Check each line of the material. Copy those containing "新成春碾米廠".
BEGIN SUPPLIED DATA
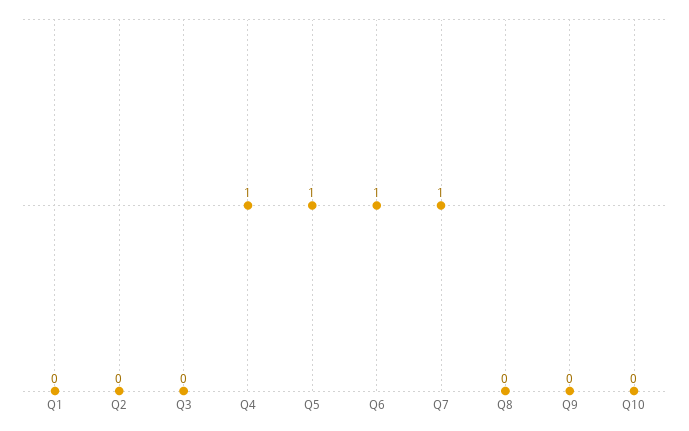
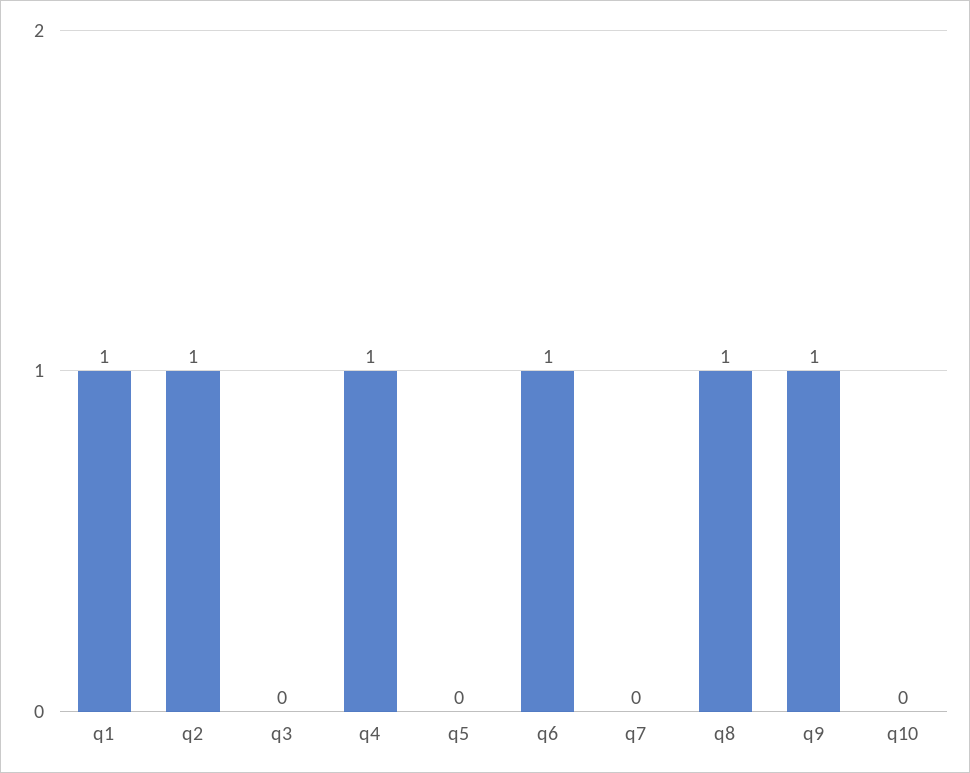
  {
-   "Q1": 0,
+   "Q1": 1,
-   "Q2": 0,
+   "Q2": 1,
    "Q3": 0,
    "Q4": 1,
-   "Q5": 1,
+   "Q5": 0,
    "Q6": 1,
-   "Q7": 1,
+   "Q7": 0,
-   "Q8": 0,
+   "Q8": 1,
-   "Q9": 0,
+   "Q9": 1,
    "Q10": 0
  }

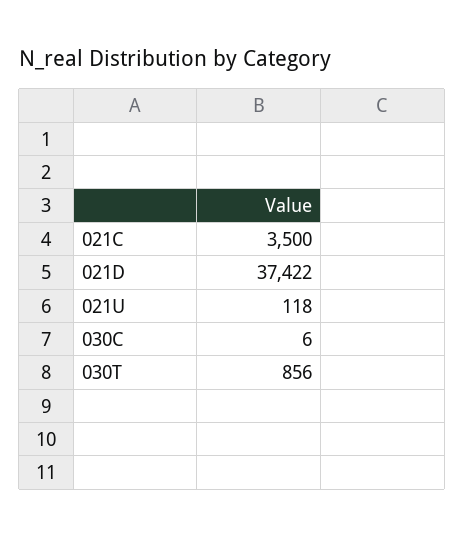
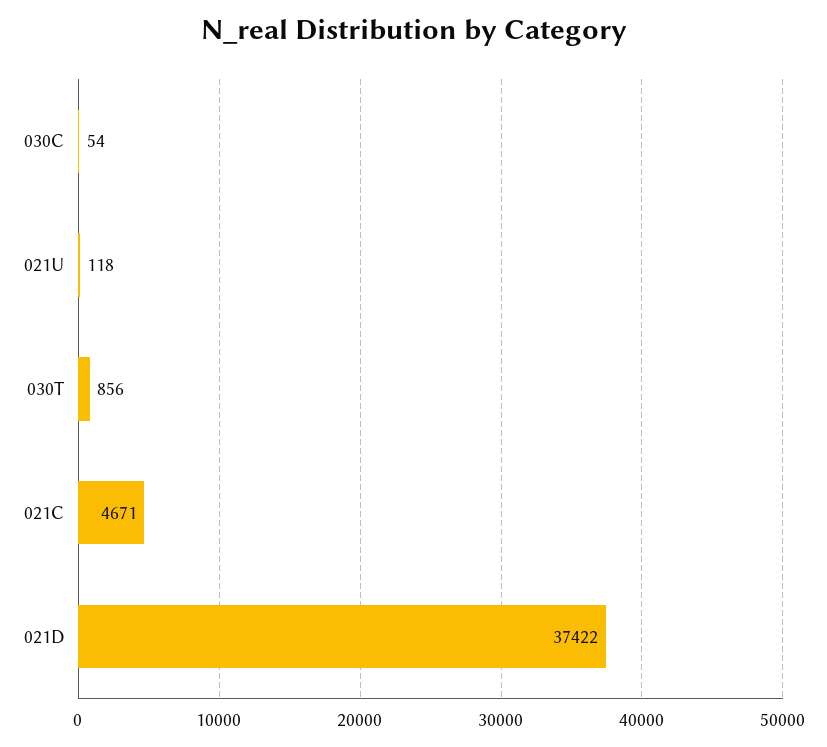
  {
-   "021C": 3500,
+   "021C": 4671,
    "021D": 37422,
    "021U": 118,
-   "030C": 6,
+   "030C": 54,
    "030T": 856
  }

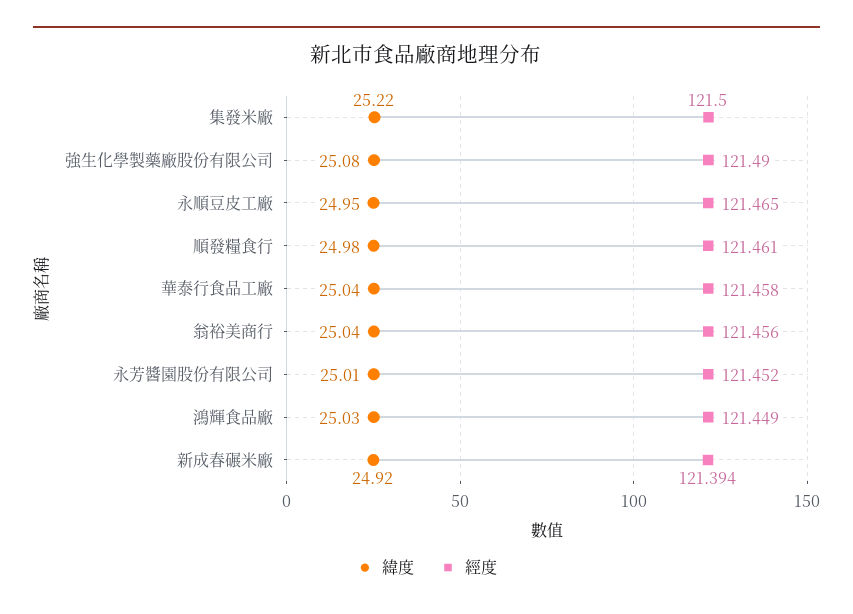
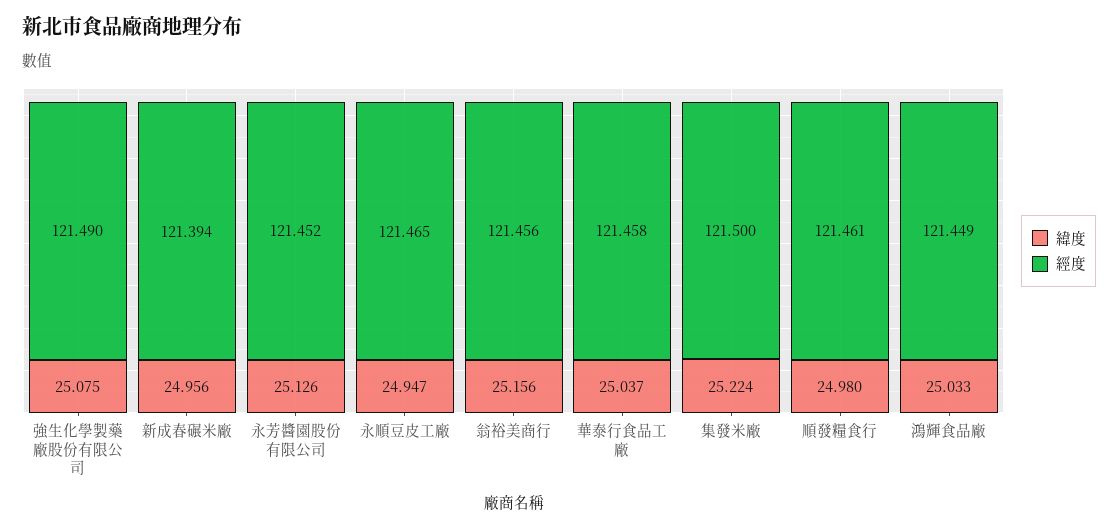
  {
    "緯度": {
      "集發米廠": 25.224,
      "強生化學製藥廠股份有限公司": 25.075,
      "永順豆皮工廠": 24.947,
      "順發糧食行": 24.98,
      "華泰行食品工廠": 25.037,
-     "翁裕美商行": 25.04,
+     "翁裕美商行": 25.156,
-     "永芳醬園股份有限公司": 25.01,
+     "永芳醬園股份有限公司": 25.126,
      "鴻輝食品廠": 25.033,
-     "新成春碾米廠": 24.92
+     "新成春碾米廠": 24.956
    },
    "經度": {
      "集發米廠": 121.5,
      "強生化學製藥廠股份有限公司": 121.49,
      "永順豆皮工廠": 121.465,
      "順發糧食行": 121.461,
      "華泰行食品工廠": 121.458,
      "翁裕美商行": 121.456,
      "永芳醬園股份有限公司": 121.452,
      "鴻輝食品廠": 121.449,
      "新成春碾米廠": 121.394
    }
  }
END SUPPLIED DATA
EXERCISE RESULT
-     "新成春碾米廠": 24.92
+     "新成春碾米廠": 24.956
      "新成春碾米廠": 121.394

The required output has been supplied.